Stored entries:

· · · ·

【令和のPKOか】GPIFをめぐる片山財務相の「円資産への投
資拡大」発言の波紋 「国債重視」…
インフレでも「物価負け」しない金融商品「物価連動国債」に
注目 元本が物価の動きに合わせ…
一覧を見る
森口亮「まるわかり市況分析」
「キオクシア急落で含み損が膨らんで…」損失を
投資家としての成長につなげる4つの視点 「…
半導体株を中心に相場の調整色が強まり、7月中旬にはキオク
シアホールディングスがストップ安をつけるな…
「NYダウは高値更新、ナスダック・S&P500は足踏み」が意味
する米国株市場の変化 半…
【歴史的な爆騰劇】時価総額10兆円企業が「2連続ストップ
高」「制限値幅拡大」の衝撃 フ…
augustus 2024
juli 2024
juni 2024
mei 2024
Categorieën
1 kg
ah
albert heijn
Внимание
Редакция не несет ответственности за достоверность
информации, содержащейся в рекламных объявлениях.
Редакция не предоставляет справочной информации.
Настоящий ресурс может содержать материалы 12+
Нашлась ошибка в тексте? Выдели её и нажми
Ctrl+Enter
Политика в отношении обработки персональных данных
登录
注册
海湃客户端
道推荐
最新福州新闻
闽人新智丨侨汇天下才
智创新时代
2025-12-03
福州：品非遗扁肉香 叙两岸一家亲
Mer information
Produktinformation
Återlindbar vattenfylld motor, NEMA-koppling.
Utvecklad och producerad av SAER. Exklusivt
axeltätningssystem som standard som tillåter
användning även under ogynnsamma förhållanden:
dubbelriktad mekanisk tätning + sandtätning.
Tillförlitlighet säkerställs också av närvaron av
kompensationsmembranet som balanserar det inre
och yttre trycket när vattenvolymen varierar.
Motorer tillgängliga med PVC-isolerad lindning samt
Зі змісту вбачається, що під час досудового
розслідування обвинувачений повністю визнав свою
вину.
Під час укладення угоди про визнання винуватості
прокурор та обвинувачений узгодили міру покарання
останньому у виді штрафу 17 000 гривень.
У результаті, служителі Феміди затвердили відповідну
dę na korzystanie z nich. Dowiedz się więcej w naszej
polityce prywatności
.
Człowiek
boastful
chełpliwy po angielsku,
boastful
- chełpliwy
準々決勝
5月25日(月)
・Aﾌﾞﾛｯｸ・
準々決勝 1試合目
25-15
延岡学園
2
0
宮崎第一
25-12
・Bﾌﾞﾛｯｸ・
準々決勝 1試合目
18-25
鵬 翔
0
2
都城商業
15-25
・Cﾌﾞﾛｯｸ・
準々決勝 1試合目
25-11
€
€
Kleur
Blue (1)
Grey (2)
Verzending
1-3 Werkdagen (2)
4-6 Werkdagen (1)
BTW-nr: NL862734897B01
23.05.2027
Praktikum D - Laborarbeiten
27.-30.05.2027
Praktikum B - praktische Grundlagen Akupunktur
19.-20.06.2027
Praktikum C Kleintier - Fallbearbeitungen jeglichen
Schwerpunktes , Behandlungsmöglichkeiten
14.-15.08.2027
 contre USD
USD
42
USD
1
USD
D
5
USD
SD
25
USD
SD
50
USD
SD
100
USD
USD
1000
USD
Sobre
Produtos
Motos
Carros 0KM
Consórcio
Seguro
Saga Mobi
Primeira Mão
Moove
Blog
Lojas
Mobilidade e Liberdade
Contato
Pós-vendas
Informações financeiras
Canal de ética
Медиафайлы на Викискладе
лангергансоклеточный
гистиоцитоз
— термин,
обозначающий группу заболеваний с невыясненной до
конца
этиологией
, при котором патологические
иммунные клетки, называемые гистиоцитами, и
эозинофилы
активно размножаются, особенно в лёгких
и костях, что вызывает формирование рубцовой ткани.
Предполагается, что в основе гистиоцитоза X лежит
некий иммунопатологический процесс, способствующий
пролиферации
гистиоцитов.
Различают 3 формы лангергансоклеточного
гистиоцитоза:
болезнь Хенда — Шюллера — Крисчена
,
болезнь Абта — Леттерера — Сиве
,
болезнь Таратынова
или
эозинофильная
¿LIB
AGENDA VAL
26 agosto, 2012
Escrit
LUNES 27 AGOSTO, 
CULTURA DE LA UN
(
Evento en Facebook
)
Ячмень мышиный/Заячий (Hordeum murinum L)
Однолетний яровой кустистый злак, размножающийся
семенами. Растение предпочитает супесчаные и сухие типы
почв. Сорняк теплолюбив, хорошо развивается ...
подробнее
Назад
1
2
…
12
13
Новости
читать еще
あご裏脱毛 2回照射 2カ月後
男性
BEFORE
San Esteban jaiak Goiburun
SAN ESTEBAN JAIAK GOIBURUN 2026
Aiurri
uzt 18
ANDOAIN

· · · ·

Lines containing the string "обвинувачений" in the entries above should be counted. State that number alone.

2